■ Aim of the exercise ■
Identify each line in the items below that contains the word "Eyes" and copy every such line in full.

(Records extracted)

»»

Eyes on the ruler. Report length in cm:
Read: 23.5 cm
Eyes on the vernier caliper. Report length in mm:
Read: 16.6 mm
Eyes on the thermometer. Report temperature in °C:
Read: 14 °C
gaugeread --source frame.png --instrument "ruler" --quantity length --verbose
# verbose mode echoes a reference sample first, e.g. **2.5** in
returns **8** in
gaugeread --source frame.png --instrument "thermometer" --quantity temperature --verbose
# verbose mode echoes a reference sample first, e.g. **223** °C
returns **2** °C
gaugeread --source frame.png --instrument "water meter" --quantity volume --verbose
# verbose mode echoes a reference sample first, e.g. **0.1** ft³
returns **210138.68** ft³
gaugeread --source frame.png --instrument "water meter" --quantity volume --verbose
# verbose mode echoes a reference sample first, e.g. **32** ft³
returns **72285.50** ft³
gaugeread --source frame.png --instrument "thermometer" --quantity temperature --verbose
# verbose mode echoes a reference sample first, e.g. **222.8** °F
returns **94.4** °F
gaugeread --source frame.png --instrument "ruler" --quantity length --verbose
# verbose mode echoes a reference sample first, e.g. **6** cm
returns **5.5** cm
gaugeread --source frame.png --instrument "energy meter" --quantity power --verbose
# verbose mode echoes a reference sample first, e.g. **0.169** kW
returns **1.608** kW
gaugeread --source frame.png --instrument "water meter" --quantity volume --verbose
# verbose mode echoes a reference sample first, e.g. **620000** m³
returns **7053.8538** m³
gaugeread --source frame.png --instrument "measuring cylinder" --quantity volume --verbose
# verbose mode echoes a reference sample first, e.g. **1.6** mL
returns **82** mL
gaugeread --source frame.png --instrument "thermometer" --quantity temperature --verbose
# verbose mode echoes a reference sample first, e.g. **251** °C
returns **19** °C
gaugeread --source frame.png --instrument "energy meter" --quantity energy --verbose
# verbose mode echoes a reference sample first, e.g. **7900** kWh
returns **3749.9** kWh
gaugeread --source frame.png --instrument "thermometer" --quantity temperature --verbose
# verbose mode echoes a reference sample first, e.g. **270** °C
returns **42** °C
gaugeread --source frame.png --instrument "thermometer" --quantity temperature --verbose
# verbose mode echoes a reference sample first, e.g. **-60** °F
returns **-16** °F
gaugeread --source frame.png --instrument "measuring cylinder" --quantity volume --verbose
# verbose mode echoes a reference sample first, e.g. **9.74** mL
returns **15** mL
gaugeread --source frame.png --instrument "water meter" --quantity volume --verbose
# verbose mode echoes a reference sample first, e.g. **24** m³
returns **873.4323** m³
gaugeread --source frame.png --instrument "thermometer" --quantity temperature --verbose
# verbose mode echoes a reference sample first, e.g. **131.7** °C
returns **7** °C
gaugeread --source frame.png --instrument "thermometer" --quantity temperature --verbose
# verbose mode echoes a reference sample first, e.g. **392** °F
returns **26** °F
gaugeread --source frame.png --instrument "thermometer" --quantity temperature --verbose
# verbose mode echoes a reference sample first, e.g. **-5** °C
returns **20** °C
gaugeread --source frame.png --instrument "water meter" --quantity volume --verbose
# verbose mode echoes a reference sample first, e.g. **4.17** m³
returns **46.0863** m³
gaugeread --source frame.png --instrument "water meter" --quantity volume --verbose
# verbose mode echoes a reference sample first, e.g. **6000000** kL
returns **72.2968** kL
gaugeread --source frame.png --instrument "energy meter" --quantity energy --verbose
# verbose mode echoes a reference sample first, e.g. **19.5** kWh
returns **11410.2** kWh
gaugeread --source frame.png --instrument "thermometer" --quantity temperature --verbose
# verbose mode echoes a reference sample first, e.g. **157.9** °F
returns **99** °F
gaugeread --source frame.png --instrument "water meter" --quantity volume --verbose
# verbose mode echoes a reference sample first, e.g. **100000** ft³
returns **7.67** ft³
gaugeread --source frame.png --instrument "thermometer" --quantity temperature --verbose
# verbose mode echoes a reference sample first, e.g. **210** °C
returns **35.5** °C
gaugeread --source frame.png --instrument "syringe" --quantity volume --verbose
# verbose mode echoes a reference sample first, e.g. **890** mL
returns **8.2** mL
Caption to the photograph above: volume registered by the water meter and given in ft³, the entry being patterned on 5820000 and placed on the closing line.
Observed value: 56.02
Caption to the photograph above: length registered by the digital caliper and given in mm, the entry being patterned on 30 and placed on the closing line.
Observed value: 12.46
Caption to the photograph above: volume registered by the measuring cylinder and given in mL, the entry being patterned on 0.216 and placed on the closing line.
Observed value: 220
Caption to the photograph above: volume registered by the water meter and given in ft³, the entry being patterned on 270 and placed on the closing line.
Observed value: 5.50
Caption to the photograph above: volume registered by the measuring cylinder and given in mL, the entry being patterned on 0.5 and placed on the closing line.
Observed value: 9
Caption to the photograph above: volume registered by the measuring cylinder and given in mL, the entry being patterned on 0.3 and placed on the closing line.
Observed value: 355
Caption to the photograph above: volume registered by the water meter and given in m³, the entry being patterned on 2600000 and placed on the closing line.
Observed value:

««

■ Answer ■
Eyes on the ruler. Report length in cm:
Eyes on the vernier caliper. Report length in mm:
Eyes on the thermometer. Report temperature in °C:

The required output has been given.